→ STATED GOAL: Please decide whether each statement agrees with the passage on PLC programming languages: (a) the guide covers five languages defined in the IEC 61131-3 standard; (b) most industrial organizations rely on Ladder Logic alone; (c) engineers upload code to the PLC before testing it. Answer yes or no for each and quote the words of the passage that decide it.

→ SELECTED EXTRACT:
┄┄┄┄┄┄┄┄┄┄┄┄┄┄┄┄┄┄┄┄

Ladder Logic often takes the spotlight as the most widely used PLC programming language in industrial automation. However, it represents just one part of a broader landscape. Engineers and technicians also rely on Function Block Diagram, Structured Text, Instruction List, and Sequential Function Chart to build, control, and optimize automated systems. 

Most industrial organizations implement PLCs using a combination of these languages to match specific processes, complexity, and efficiency requirements. Understanding all five PLC programming languages not only strengthens your technical skills but also improves your versatility as a programmer.

This guide covers the five PLC programming languages defined in the IEC 61131-3 standard. Before exploring each language, we’ll briefly explain what PLC programming involves and why it matters.

PLC programming involves designing a set of instructions that a Programmable Logic Controller (PLC) follows to automate industrial processes. The process starts by mapping out how the system should operate, followed by writing the program using a specific PLC programming language. Engineers then test, troubleshoot, and refine the code before uploading it to the PLC.

┄┄┄┄┄┄┄┄┄┄┄┄┄┄┄┄┄┄┄┄

→ ENTRIES PROVIDED:

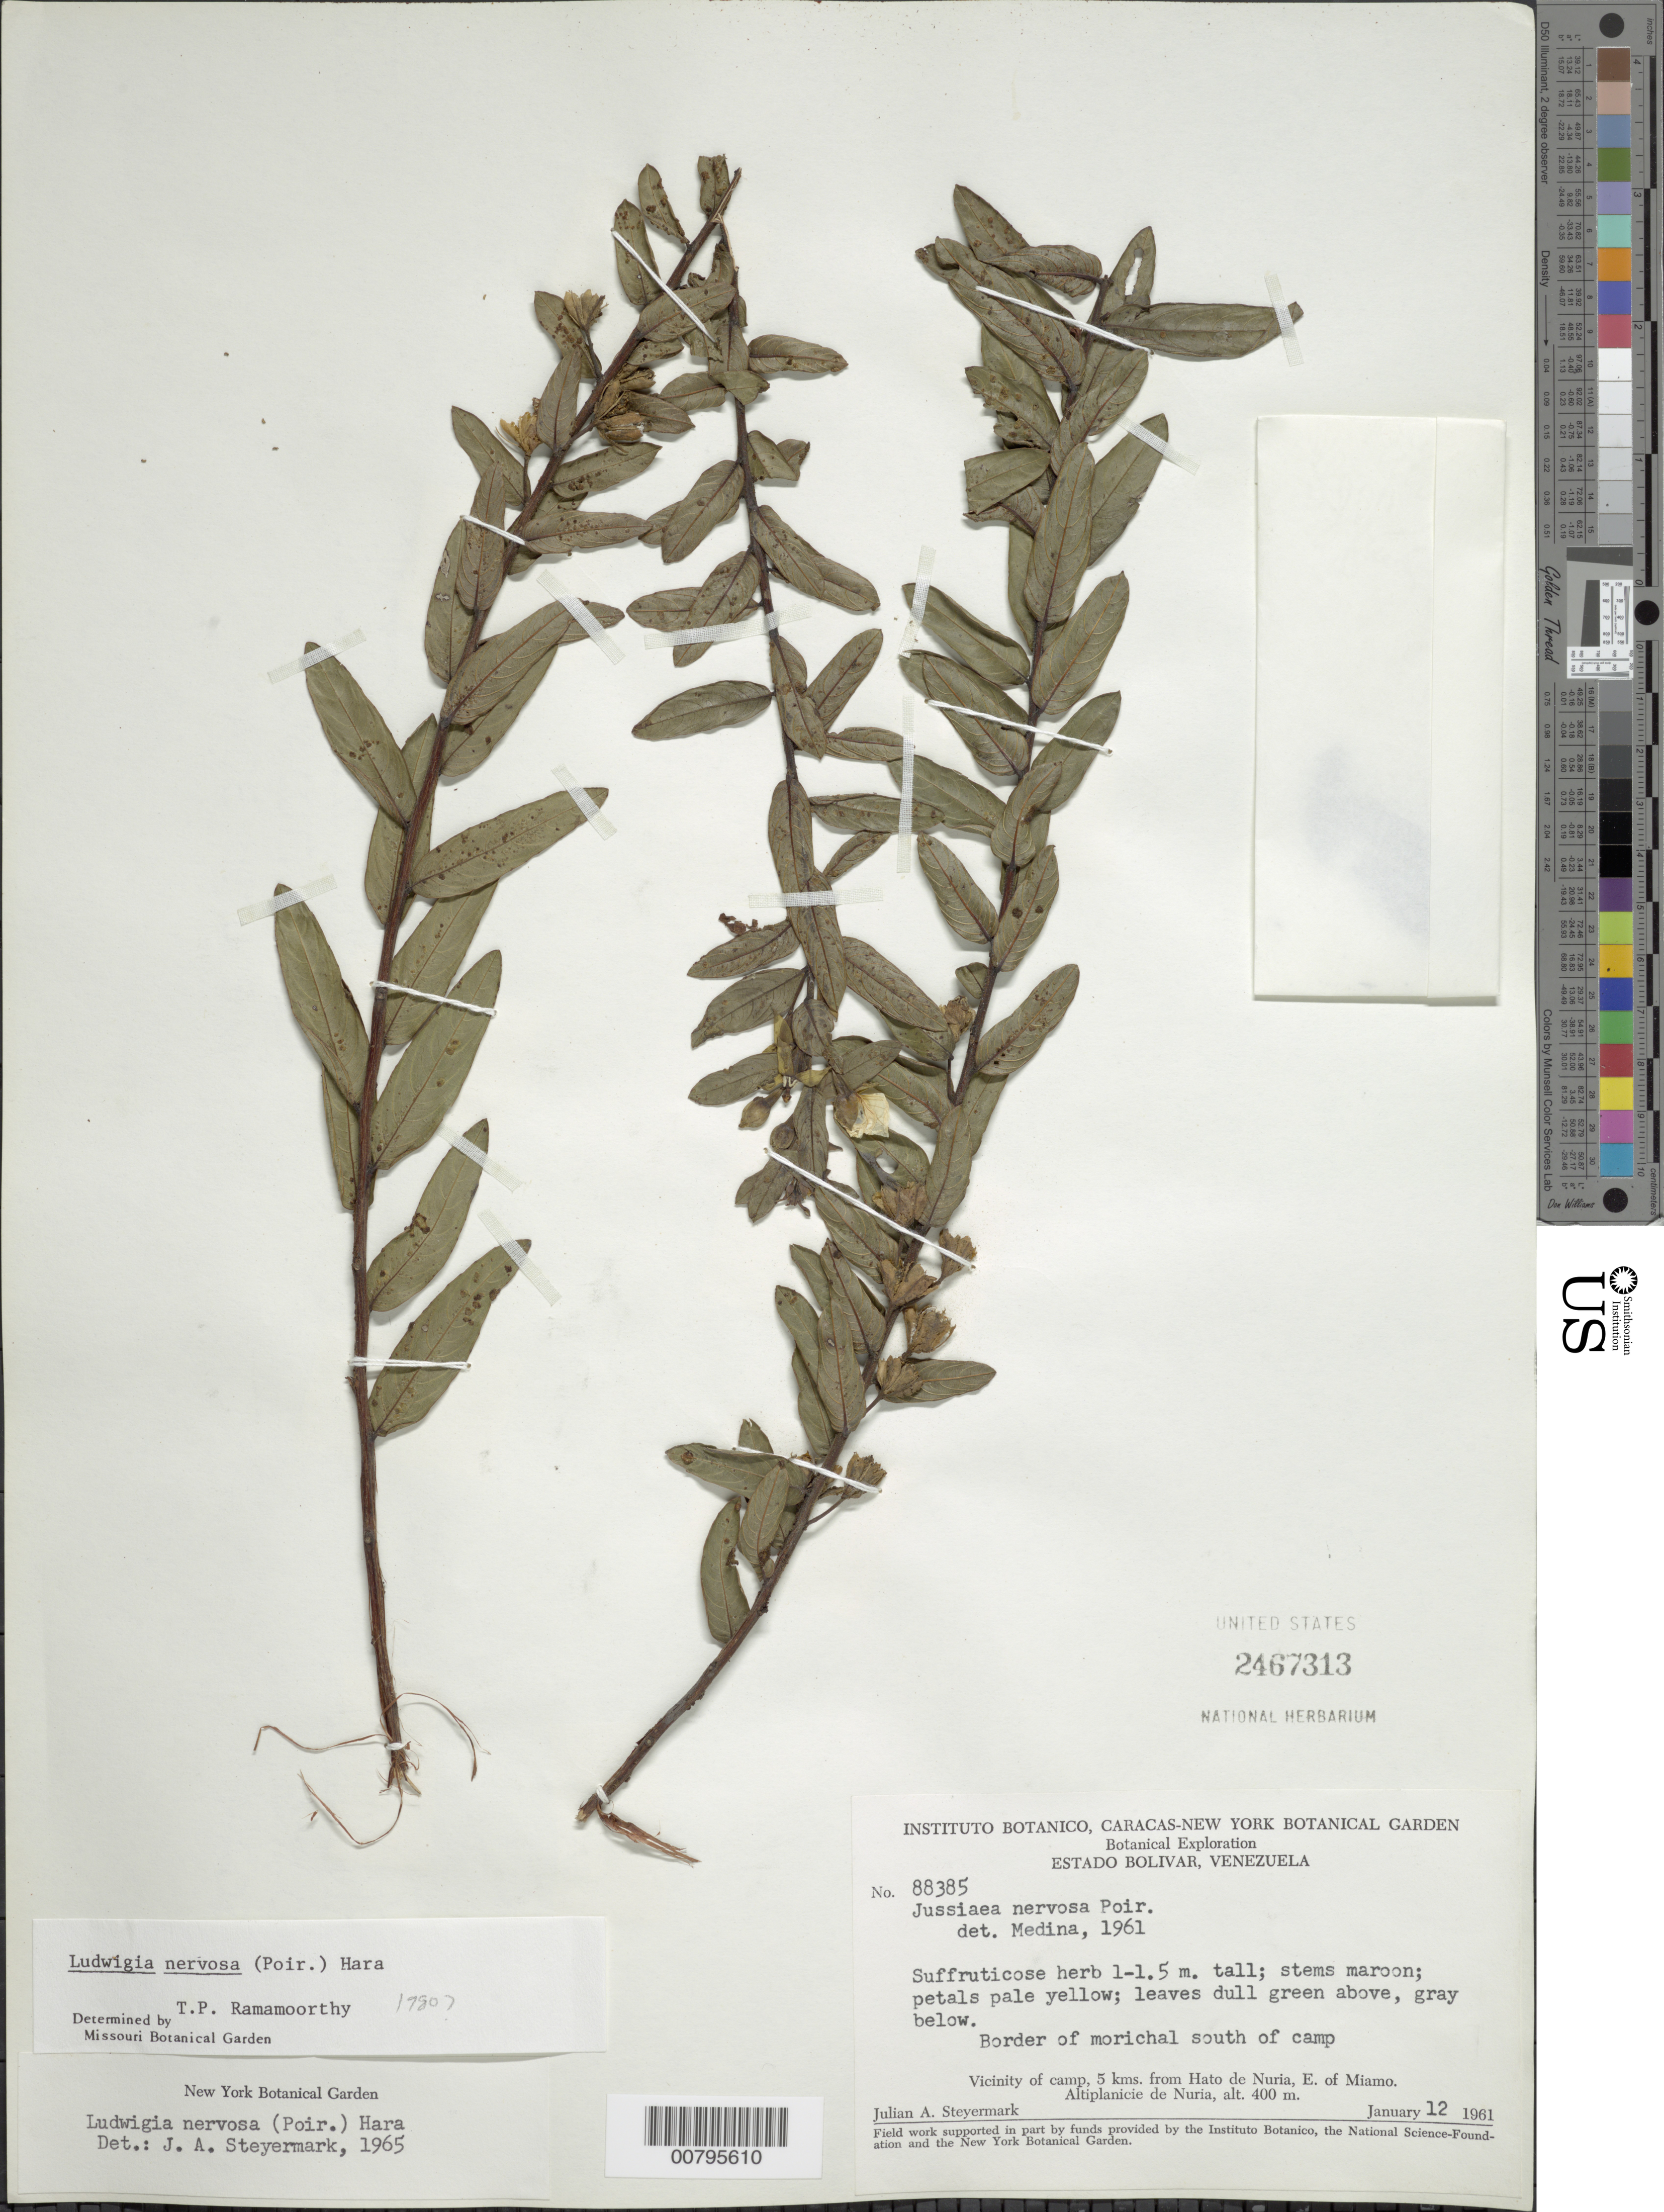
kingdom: Plantae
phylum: Tracheophyta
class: Magnoliopsida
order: Myrtales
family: Onagraceae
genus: Ludwigia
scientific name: Ludwigia nervosa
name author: (Poir.) H. Hara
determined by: Ramamoorthy, T. P.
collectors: J. Steyermark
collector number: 88385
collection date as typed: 12-Jan-61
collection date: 1961-01-12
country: Venezuela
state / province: Bolívar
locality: Hato de Nuria, 5 km from; E of Miamo, Altiplanicie de Nuria, south of camp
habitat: Border of morichal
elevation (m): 400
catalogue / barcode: US 2467313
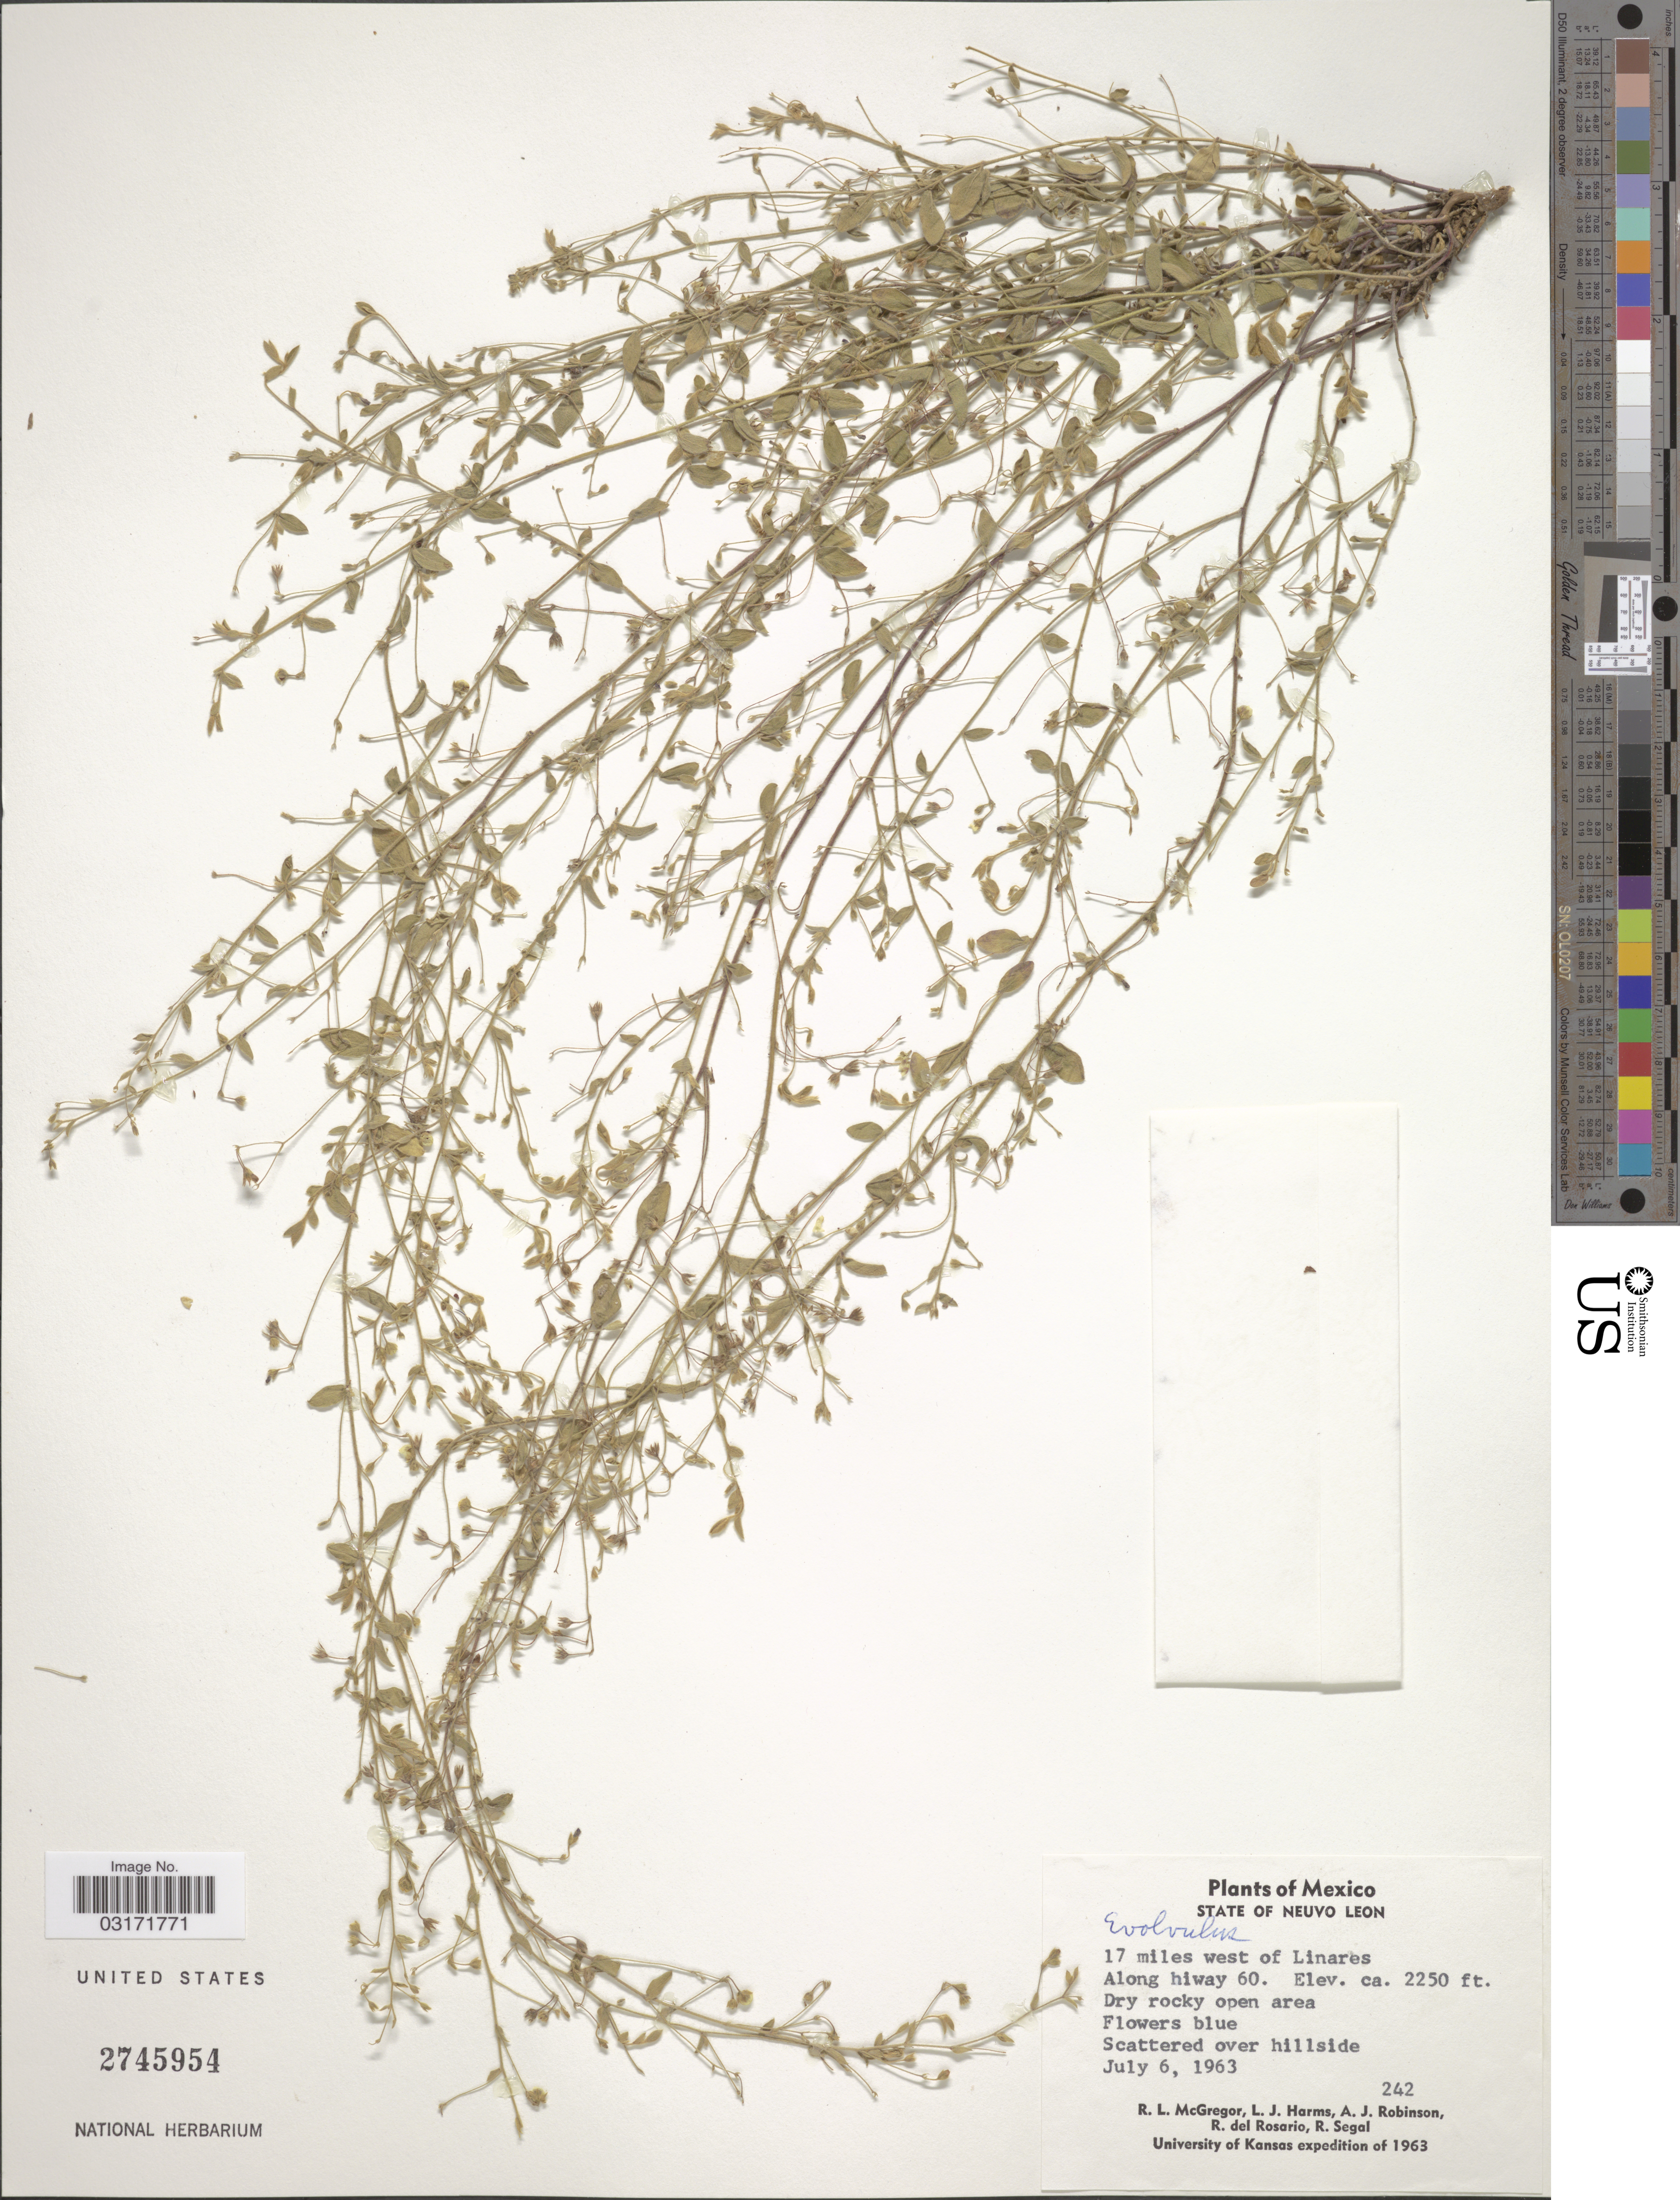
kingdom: Plantae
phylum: Tracheophyta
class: Magnoliopsida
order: Solanales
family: Convolvulaceae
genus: Evolvulus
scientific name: Evolvulus alsinoides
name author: (L.) L.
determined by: Wendt, Thomas L.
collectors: R. McGregor, L. Harms, A. J. Robinson, R. del Rosario & R. Segal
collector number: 242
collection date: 1963-07-06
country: Mexico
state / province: Nuevo León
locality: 17 miles west of Linares, Along hiway 60.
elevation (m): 686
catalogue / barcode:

┄┄┄┄┄┄┄┄┄┄┄┄┄┄┄┄┄┄┄┄

→ COMPLETED EXERCISE:
(a) Yes: "This guide covers the five PLC programming languages defined in the IEC 61131-3 standard."
(b) No: "Most industrial organizations implement PLCs using a combination of these languages to match specific processes, complexity, and efficiency requirements."
(c) No: "Engineers then test, troubleshoot, and refine the code before uploading it to the PLC."